As the vision began to penetrate into my consciousness my eyes jerked fully open and I woke immediately, startled and afraid, but when my sight cleared and I focused properly I saw that the bedroom was empty and the apparition had gone. Alex stirred for a second but I decided not to wake him because I knew that he would berate me for disturbing his sleep and so for the remainder of the night I lay cuddled up to Alex with the covers pulled tightly over my head, my heart thundering in my chest and my eyes firmly shut, willing myself to go to sleep for fear that I would witness another terrifying sight.

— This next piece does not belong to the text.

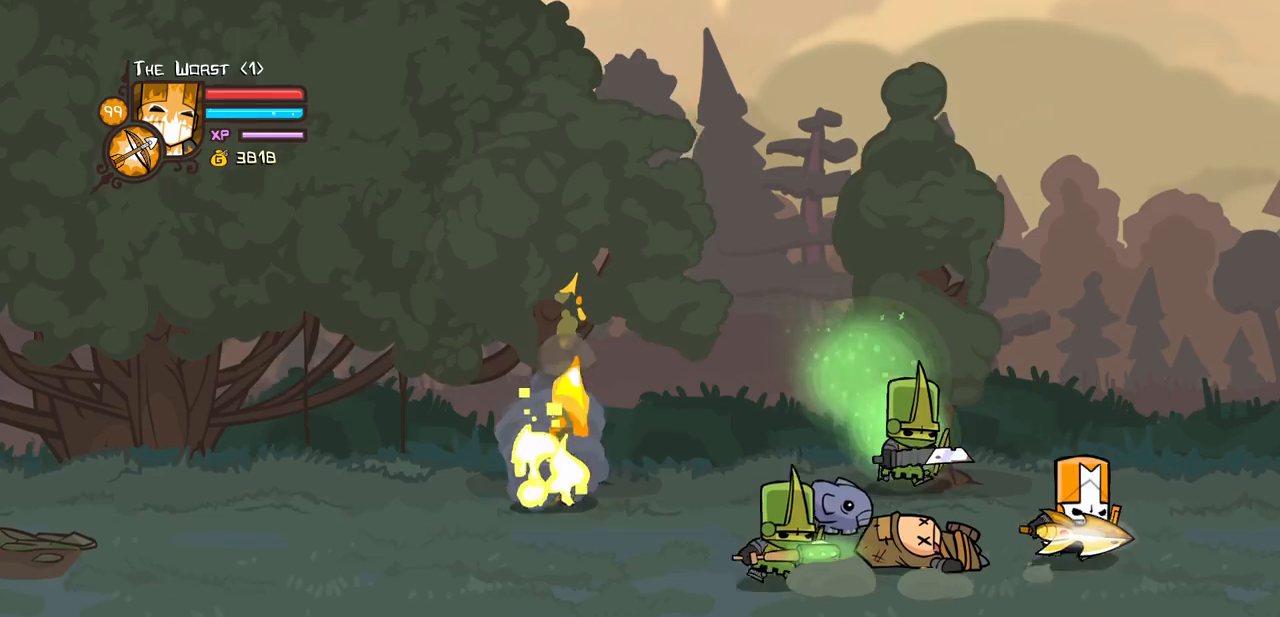
Gameplay with keyboard; each line is a JSON object with the keys held at the frame after it. "events" lists presses ("down") and releases ("up") of "block", "down", "heavy", "item", "iteml", "itemr", "jump", "left", "light", "magic", "right" and "up" between this image and that frame as [ms after this image, input, new state], when the widget could be followed in between. No other keys are recorded. Mouse input is not recorded. Key names are as the overlay labels them; some are game actions (e.g. jump) rather than physical keys.
{"keys": ["left", "light"], "events": [[134, "jump", "down"], [134, "left", "down"], [184, "light", "down"], [217, "up", "up"], [267, "jump", "up"], [267, "left", "up"], [267, "right", "up"], [367, "light", "up"], [417, "light", "down"], [467, "left", "down"]]}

I was still disturbed by my night-time visitor when I awoke this morning and I mentioned it to Amber during our phone conversation when she called first thing before I left for lectures. As I expected, she made a series of cynical noises and asked if I had been drinking. We laughed it off and the memory has gradually faded over the course of the day, but Amber’s reaction sums up precisely why I feel compelled to write about these bizarre episodes. There will be absolutely no convincing Amber – or Alex, if I decide to tell him – that I saw this strange creature and they will persuade me that it was all a dream, even though I know with absolute certainty that I watched something very real and tangible crawl across the bedroom floor. This experience has caused me to reflect upon how frustrating it must be to see a ghost or a UFO or to hear a voice from God and to be completely rational and sound of mind but unable to convince anyone that the incident actually took place.